With housing scarcity raised as a barrier to employment, Sternlicht included a proposal to create a nonprofit that would work with cities and the county to “get everyone rowing in the same direction” on policy.
Commissioner Lisa Janicki said her expectation was that Sternlicht’s team would talk with business owners, unemployed workers, chambers of commerce and workforce development experts to identify how the pandemic harmed businesses, and what $1 million could do right now to stem the bleeding.
Janicki said Sternlicht’s presentation appeared to lack input from these stakeholders, and without evidence or testimony she was reluctant to support his proposals.
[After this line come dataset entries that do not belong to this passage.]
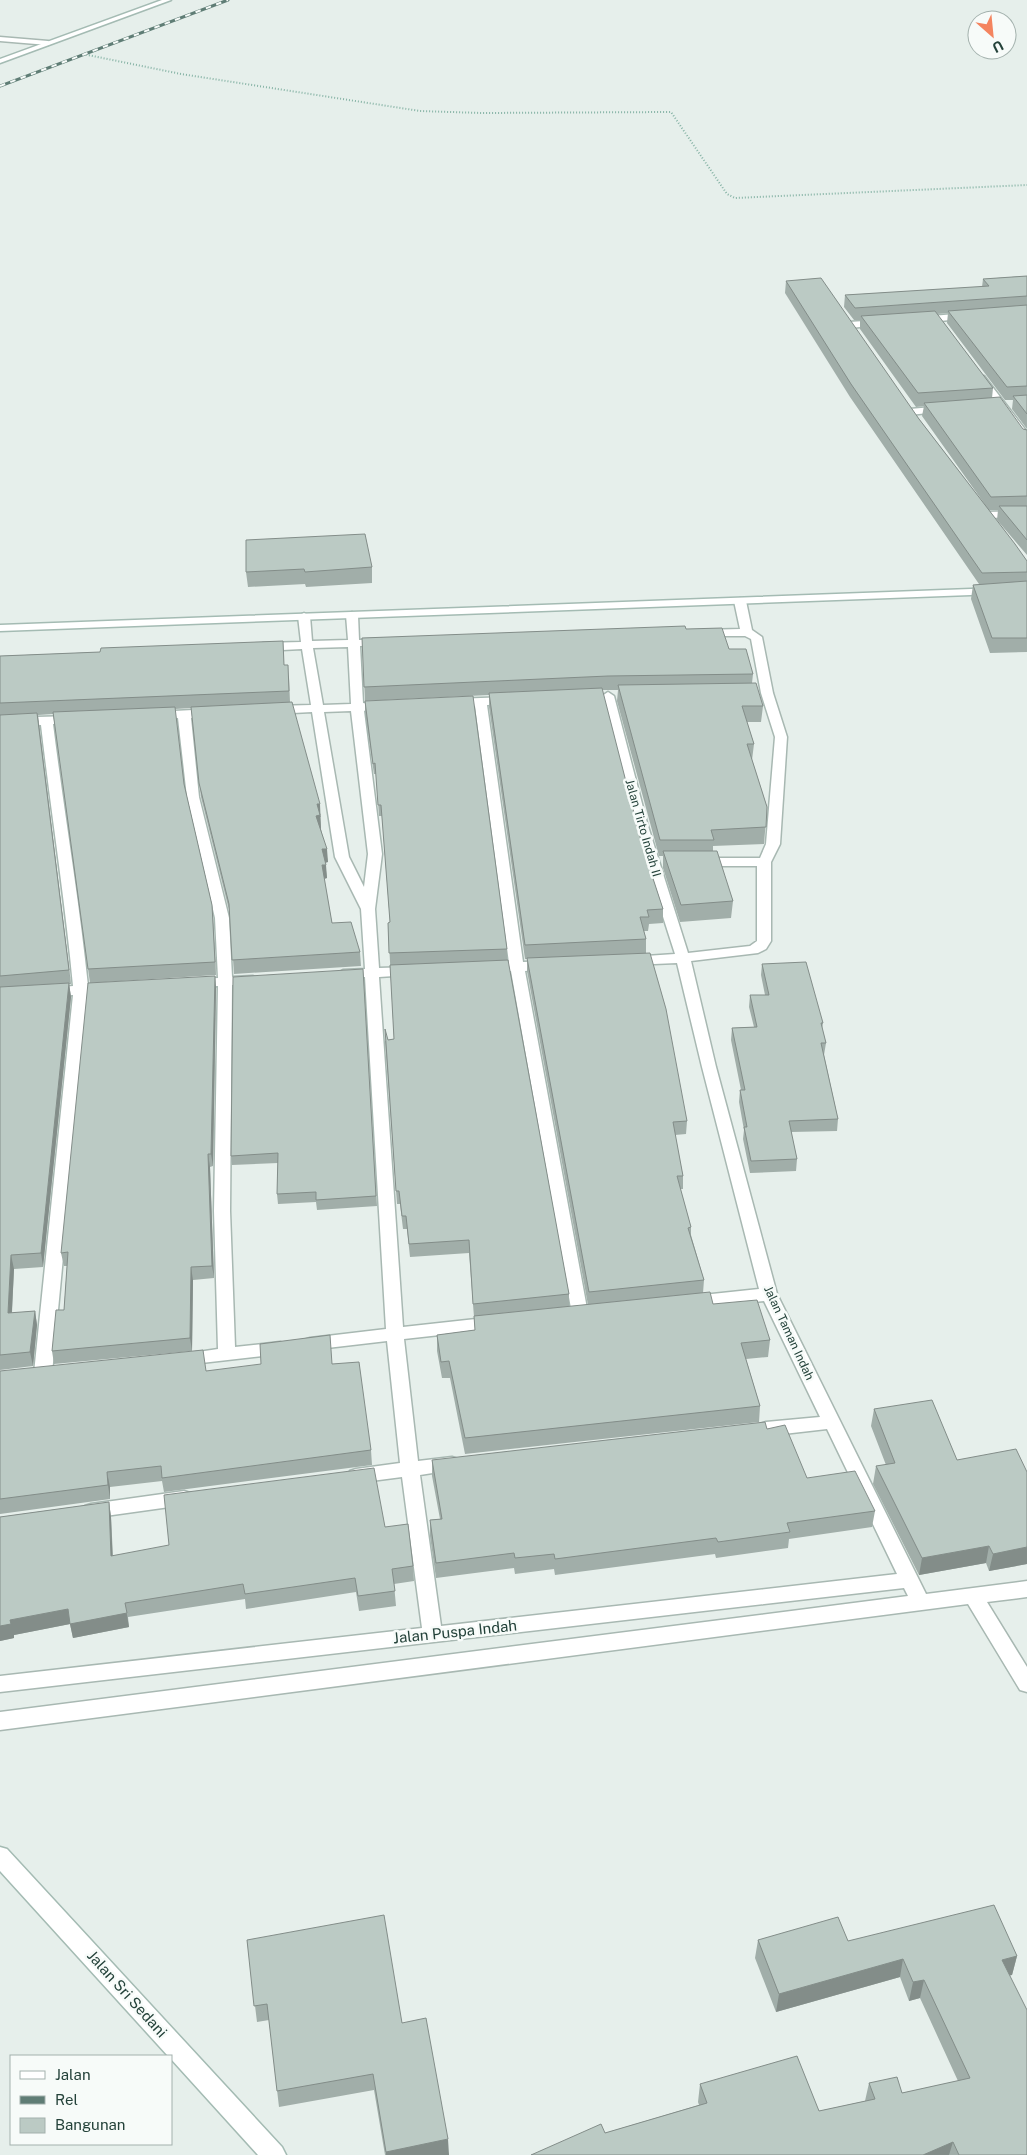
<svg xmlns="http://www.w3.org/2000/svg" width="1027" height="2155" viewBox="0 0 1027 2155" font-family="'Public Sans',sans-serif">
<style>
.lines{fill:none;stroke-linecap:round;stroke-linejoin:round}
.street-casing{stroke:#a8b8b2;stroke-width:3}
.secondary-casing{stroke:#a4bbb3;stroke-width:3}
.path{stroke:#86b3a5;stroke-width:2;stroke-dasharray:1 2;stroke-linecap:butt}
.street{fill:#fff;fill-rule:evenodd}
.secondary{fill:#fff;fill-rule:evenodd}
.rail-casing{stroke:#5f7d75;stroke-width:3}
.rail{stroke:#f7fbf9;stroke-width:2;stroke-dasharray:5.5;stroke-linecap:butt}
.wall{fill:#a1aea9}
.shaded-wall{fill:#838d89}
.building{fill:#bbcac4;stroke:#838d89}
.labels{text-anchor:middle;stroke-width:5;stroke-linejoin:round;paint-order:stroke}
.street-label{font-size:12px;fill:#24423a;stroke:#f7fbf9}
.near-street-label{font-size:15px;fill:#24423a;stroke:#f7fbf9}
</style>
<rect width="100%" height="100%" fill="#e6efeb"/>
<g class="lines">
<defs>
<path id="street" d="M 0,37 L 48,41 L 51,43 L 48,45 L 0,41 Z
M 967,313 L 972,316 L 970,318 L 920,323 L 915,320 L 920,317 Z
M 880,320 L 885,323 L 883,325 L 849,328 L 844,325 L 849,322 Z
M 978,376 L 984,376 L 1027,432 L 1027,442 L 1023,441 L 978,380 Z
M 943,406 L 946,407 L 946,411 L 910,415 L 905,412 L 910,409 Z
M 1027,511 L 1027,517 L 985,518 L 980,515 L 985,512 Z
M 740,598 L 746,601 L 752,630 L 762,637 L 773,693 L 787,737 L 780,844 L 771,862 L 771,941 L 766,949 L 758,953 L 691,961 L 716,1067 L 777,1294 L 926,1594 L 1027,1581 L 1027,1597 L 987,1602 L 1027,1667 L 1027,1692 L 1020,1690 L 968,1604 L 0,1730 L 0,1712 L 908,1596 L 904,1588 L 0,1692 L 0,1676 L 422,1628 L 402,1477 L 356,1483 L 350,1481 L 347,1476 L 350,1471 L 356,1469 L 400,1463 L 387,1341 L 310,1350 L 304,1348 L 301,1344 L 304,1340 L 310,1338 L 386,1329 L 365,977 L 343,978 L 336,974 L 343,970 L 365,969 L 361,909 L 335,857 L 312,712 L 274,714 L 268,710 L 274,706 L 311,705 L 302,649 L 263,651 L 257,647 L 263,643 L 301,642 L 298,616 L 304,613 L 310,616 L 312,641 L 348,640 L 346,615 L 352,612 L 358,615 L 359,640 L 383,639 L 389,642 L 383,645 L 360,646 L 363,703 L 370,704 L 372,707 L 364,711 L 382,854 L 375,909 L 379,968 L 410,967 L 417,971 L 410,975 L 379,977 L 403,1327 L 494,1317 L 500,1319 L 502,1323 L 500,1327 L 494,1329 L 404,1339 L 418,1461 L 452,1457 L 458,1459 L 461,1464 L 458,1469 L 420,1475 L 441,1626 L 897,1574 L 827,1429 L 766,1436 L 760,1434 L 757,1429 L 760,1424 L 766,1422 L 820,1417 L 764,1301 L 693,1308 L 687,1306 L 685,1302 L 687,1298 L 693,1296 L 759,1289 L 702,1067 L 677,963 L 631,965 L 624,961 L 631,957 L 675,954 L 633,823 L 602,696 L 608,692 L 614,696 L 647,823 L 688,953 L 750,946 L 757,941 L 757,866 L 700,866 L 693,862 L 700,858 L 760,858 L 766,844 L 775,737 L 761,693 L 751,639 L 745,636 L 703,636 L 697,633 L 703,630 L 740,629 L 734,601 ZM 348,647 L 351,704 L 323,705 L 313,648 ZM 351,711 L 368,854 L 364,887 L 349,857 L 324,712 Z
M 508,697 L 514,701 L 512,704 L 487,705 L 523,962 L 548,961 L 555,965 L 548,969 L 525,971 L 588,1314 L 586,1318 L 580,1320 L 574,1318 L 572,1314 L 511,971 L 491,972 L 484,968 L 491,964 L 509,963 L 475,706 L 454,707 L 448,703 L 454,699 Z
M 211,709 L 215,710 L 217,713 L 215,716 L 191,718 L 199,797 L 229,918 L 232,977 L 253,976 L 260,980 L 253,984 L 232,985 L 230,1211 L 235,1347 L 280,1342 L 286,1344 L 289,1348 L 286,1352 L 280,1354 L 184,1365 L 178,1363 L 175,1359 L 178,1355 L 218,1349 L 214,1211 L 218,986 L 196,987 L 189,983 L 196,979 L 218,978 L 215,918 L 187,797 L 178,718 L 156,720 L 150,716 L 156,712 Z
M 73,716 L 79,720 L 77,723 L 53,724 C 64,812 79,898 88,986 L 106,985 L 113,989 L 106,993 L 88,994 L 52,1373 L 49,1378 L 43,1379 L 37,1378 L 34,1373 L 73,995 L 51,996 L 44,992 L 51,988 L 73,986 C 65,899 51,812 41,725 L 0,726 L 0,718 Z
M 184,1491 L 190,1493 L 193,1498 L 190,1503 L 184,1505 L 91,1518 L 85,1516 L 82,1511 L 85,1506 L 91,1504 Z"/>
<path id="secondary" d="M 162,0 L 171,0 L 0,63 L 0,59 Z
M 1027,587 L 1027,593 L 0,631 L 0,625 Z
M 0,1847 L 7,1849 L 282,2147 L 286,2155 L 258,2155 L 171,2059 L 171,2056 L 168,2056 L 0,1871 Z"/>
</defs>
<use href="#street" class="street-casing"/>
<use href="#secondary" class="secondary-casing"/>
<path class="path" d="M 83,54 L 181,74 L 420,111 L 481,113 L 671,112 L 727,194 L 735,198 L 1027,185"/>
<use href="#street" class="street"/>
<use href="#secondary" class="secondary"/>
<defs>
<path id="rail" d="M 0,86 L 228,0"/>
</defs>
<use href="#rail" class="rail-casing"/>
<use href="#rail" class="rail"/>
</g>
<path class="wall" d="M 1027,276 L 1027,429 L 1012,409 L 1013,400 L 1005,400 L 947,323 L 948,313 L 937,314 L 993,388 L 992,398 L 1023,429 L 1027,430 L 1027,555 L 997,520 L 998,510 L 989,510 L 1027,561 L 1027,652 L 990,653 L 971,599 L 973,585 L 979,584 L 850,397 L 785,293 L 786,281 L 919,419 L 986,506 L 922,416 L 924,406 L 916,407 L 860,329 L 860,320 L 854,320 L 844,307 L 845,295 L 982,287 L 983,279 Z
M 246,540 L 372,567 L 372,583 L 306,587 L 305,584 L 248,587 L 246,572 Z
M 686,629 L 729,649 L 753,674 L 752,683 L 763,706 L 761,722 L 747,722 L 754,744 L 752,760 L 767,807 L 764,844 L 713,846 L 713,851 L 733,901 L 731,918 L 680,922 L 663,868 L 663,856 L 659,856 L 617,701 L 618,690 L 602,690 L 643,848 L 663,909 L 663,923 L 649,924 L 648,931 L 644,931 L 646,939 L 646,953 L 687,1121 L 686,1134 L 675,1135 L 683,1176 L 683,1189 L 680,1189 L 691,1227 L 691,1235 L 704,1280 L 703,1293 L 713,1304 L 770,1340 L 768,1357 L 746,1359 L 760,1406 L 759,1422 L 465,1454 L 450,1378 L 442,1378 L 437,1351 L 437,1335 L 475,1330 L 474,1317 L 469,1253 L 410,1257 L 407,1229 L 403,1229 L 400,1204 L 397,1204 L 385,1041 L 388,1040 L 394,1039 L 388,923 L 390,922 L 382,816 L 379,816 L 376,774 L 374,774 L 365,712 L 365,701 L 507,949 L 507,960 L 569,1294 L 569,1307 L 588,1305 L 527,971 L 527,959 L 525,959 L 489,707 L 489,695 L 365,701 L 362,638 Z
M 283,641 L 284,665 L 289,678 L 290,702 L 321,817 L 320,817 L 321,829 L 328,862 L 325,863 L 327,878 L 324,879 L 332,923 L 360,952 L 361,966 L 234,974 L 230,914 L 201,797 L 191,708 L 175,709 L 184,784 L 212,905 L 216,975 L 90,983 L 53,714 L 38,715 L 71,984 L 69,984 L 71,997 L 43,1267 L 14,1269 L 12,1313 L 35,1311 L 37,1325 L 33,1366 L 0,1370 L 0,656 L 100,652 Z
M 762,964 L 823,1023 L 822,1029 L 826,1043 L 824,1055 L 838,1119 L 837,1131 L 791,1132 L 797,1159 L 796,1171 L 750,1173 L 743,1139 L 744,1130 L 739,1102 L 740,1090 L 741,1090 L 731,1040 L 732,1028 L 754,1027 L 749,1007 L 750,995 L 765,995 L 761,975 Z
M 363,969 L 377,1206 L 317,1210 L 316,1202 L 278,1204 L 277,1194 L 278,1163 L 232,1165 L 231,1156 Z
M 215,976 L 216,988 L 213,1166 L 210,1167 L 214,1278 L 193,1280 L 192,1351 L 54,1364 L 52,1351 L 64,1310 L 67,1266 L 64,1266 L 61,1253 Z
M 332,1364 L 371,1450 L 372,1465 L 164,1492 L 162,1481 L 110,1487 L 110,1499 L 0,1514 L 0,1371 L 206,1371 Z
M 874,1409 L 957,1460 L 1027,1472 L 1027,1564 L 989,1571 L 986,1563 L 919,1575 L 873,1484 L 876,1466 L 886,1465 L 871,1426 Z
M 767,1429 L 807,1478 L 875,1511 L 872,1527 L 789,1539 L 788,1548 L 716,1558 L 715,1554 L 555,1575 L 554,1569 L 515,1574 L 514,1568 L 436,1578 L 430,1536 L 430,1520 L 440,1519 L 432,1476 L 432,1460 Z
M 109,1502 L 111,1517 L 113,1556 L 385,1527 L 413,1566 L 414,1581 L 394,1584 L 396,1606 L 359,1611 L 356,1592 L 246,1609 L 245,1599 L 128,1617 L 129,1627 L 73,1638 L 70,1624 L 14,1635 L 14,1638 L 0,1641 L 0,1517 Z
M 247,1940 L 402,2023 L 449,2155 L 385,2155 L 374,2090 L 279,2107 L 269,2020 L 257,2022 Z
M 758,1940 L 848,1941 L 1017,1956 L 1012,1975 L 1009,1975 L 1027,2155 L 531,2155 L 699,2105 L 698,2102 L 700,2084 L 819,2111 L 865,2101 L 869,2083 L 902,2093 L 958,2081 L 920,1998 L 909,2001 L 900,1977 L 776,2012 L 755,1958 Z"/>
<path class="shaded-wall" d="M 37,713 L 39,726 L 71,984 L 69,970 Z
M 317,804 L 320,804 L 321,829 L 317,829 L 316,816 Z
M 322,849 L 327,849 L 328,862 L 323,863 Z
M 322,865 L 326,865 L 327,878 L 323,879 Z
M 212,905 L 213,918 L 216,975 L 215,962 Z
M 215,976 L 216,988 L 213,1166 L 211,1154 Z
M 69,983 L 71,997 L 43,1267 L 41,1253 Z
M 208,1154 L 210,1167 L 214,1278 L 212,1266 Z
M 11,1255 L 14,1269 L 11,1328 L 8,1313 Z
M 191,1267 L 193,1280 L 192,1351 L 190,1338 Z
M 35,1311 L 37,1325 L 33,1366 L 30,1352 Z
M 107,1472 L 110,1487 L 110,1499 L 108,1485 Z
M 109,1502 L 111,1517 L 113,1571 L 111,1556 Z
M 989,1546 L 986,1563 L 919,1575 L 922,1558 Z
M 1027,1547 L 1027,1564 L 989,1571 L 993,1554 Z
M 125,1603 L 129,1627 L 73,1638 L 70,1624 L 14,1635 L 14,1638 L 0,1641 L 0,1626 L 10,1620 L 68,1609 Z
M 1017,1956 L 1012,1975 L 997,1979 L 1002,1960 Z
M 903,1959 L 900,1977 L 776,2012 L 779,1994 Z
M 924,1980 L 920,1998 L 909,2001 L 913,1982 Z
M 448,2139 L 449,2155 L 386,2155 L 386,2152 Z
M 953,2142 L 949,2155 L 923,2155 Z"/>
<path class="building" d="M 1027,276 L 1027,296 L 855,308 L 845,295 L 989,286 L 983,279 Z
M 821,278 L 919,419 L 1015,544 L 1027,561 L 1027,572 L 982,573 L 851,384 L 786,281 Z
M 1027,305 L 1027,386 L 1007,387 L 948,311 Z
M 935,311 L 993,388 L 918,393 L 861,316 Z
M 1027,395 L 1027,414 L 1013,396 Z
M 1000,397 L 1023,429 L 1027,430 L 1027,496 L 991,497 L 924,403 Z
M 999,506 L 1027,506 L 1027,540 Z
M 365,534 L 372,567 L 305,572 L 304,569 L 246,572 L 246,540 Z
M 1027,581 L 1027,638 L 992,638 L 973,585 Z
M 685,626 L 686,629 L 722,628 L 729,649 L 746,649 L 753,674 L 608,676 L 364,687 L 362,638 Z
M 283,641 L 284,665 L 288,665 L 289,691 L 0,703 L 0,656 L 100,652 L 101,648 Z
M 756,683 L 763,706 L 742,706 L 754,744 L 747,744 L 767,807 L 766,827 L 711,830 L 714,840 L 660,840 L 618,685 Z
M 602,688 L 643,848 L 663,909 L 647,910 L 649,917 L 640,917 L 646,939 L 525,945 L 489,693 Z
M 473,696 L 507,949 L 389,953 L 388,923 L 390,922 L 381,805 L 378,805 L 375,763 L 373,764 L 365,701 Z
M 292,702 L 320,804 L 317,804 L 320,815 L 316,816 L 327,849 L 322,849 L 326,865 L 322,865 L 332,923 L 351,922 L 360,952 L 232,960 L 229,904 L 199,783 L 191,707 Z
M 175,707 L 184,784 L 212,905 L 215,962 L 88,969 L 53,712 Z
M 37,713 L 69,970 L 0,976 L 0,715 Z
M 663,851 L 717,851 L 733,901 L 681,905 Z
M 650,953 L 666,1009 L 687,1121 L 673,1122 L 683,1176 L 677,1176 L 691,1227 L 688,1228 L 704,1280 L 589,1292 L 527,958 Z
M 508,960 L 569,1294 L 473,1304 L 469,1240 L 409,1244 L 406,1216 L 402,1216 L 399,1191 L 396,1191 L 385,1029 L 388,1040 L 394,1039 L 390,965 Z
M 806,962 L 823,1023 L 821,1023 L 826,1043 L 821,1043 L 838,1119 L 789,1121 L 797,1159 L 751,1161 L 744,1127 L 747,1127 L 740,1090 L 745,1090 L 732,1028 L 757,1027 L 750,995 L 769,995 L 762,964 Z
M 363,969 L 376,1196 L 316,1200 L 316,1192 L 277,1194 L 278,1153 L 231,1156 L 233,977 Z
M 215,976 L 211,1154 L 208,1154 L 212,1266 L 191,1267 L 190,1338 L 52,1351 L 56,1310 L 64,1310 L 68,1252 L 61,1253 L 88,983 Z
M 69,983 L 41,1253 L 11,1255 L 8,1313 L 35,1311 L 30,1352 L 0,1355 L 0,987 Z
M 710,1292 L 713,1304 L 757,1300 L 770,1340 L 741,1343 L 760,1406 L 465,1438 L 449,1361 L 441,1362 L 437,1335 L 475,1330 L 474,1316 Z
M 330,1335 L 332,1364 L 359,1362 L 371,1450 L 162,1478 L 161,1466 L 107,1472 L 108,1485 L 0,1499 L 0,1371 L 203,1350 L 206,1371 L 261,1364 L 260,1344 Z
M 932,1400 L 957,1460 L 1016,1449 L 1027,1472 L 1027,1547 L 993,1554 L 989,1546 L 922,1558 L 876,1466 L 895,1463 L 874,1409 Z
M 765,1422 L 767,1429 L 785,1425 L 807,1478 L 855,1471 L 875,1511 L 787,1523 L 790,1532 L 718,1542 L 716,1538 L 555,1559 L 554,1554 L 515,1558 L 514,1553 L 436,1563 L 430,1520 L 442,1519 L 432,1460 Z
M 374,1468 L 385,1527 L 408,1524 L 413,1566 L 392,1569 L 395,1591 L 358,1596 L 355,1578 L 245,1594 L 243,1584 L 125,1603 L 127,1613 L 70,1624 L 68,1609 L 10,1620 L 11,1624 L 0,1626 L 0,1517 L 109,1502 L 111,1556 L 169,1545 L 164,1495 Z
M 994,1905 L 1017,1956 L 1002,1960 L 1027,2010 L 1027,2155 L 959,2155 L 953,2142 L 923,2155 L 531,2155 L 601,2124 L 605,2133 L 707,2103 L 700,2084 L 797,2056 L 819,2111 L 875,2099 L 869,2083 L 897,2077 L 902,2093 L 970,2078 L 924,1980 L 913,1982 L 903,1959 L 779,1994 L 758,1940 L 838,1917 L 848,1941 Z
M 384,1915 L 402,2023 L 426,2018 L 448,2139 L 386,2152 L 373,2074 L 277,2091 L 267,2004 L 254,2006 L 247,1940 Z"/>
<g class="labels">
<g class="street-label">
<text transform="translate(643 828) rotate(74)" y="4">Jalan Tirto Indah II</text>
<text transform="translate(789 1333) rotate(65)" y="4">Jalan Taman Indah</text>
</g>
<g class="near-street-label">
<text transform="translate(455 1632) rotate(-6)" y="5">Jalan Puspa Indah</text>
<text transform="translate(127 1994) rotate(48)" y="5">Jalan Sri Sedani</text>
</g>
</g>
<rect x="10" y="2055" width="162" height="90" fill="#f7fbf9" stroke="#a3b1ad"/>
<rect x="20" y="2071" width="25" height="8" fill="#ffffff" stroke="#a3b1ad"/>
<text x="55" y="2080" font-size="15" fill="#24423a">Jalan</text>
<rect x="20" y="2096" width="25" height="8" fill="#5f7d75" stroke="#a3b1ad"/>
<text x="55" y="2105" font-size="15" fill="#24423a">Rel</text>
<rect x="20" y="2118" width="25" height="15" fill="#bbcac4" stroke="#a3b1ad"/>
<text x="55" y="2130" font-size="15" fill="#24423a">Bangunan</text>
<g transform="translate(992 35) rotate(153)"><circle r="24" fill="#f7fbf9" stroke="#a3b1ad"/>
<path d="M0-4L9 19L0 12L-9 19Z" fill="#f4845f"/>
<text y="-8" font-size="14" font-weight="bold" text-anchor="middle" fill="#24423a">U</text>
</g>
</svg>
“I know there’s people hurting out there, and I don’t have any clearer view through my windshield now,” she said.
Sternlicht said his ideas were less aimed at smaller rapid interventions than “directed at resiliency from COVID and other shocks that may come down the road.”
Commissioner Ron Wesen wondered whether a loan fund would offer fixes to the issues businesses are encountering, rather than just pushing their eventual failure a few years down the road.
He also questioned a focus on attracting new businesses when, as Sternlicht said earlier, low housing supply keeps new businesses from locating here.
Sternlicht said he will review data on other communities that have used loan funds as a COVID-19 recovery tool.
Commissioner Peter Browning said he wanted to see a greater focus on business education.
Browning, who formerly led the Burlington Chamber of Commerce, said he’s spoken with business owners who say they will have to completely change the way their work is done post-pandemic, but say they need guidance on how to chart their futures.
Kayla Schott-Bresler, deputy county administrator, said she will touch base with Sternlicht soon to discuss the next steps.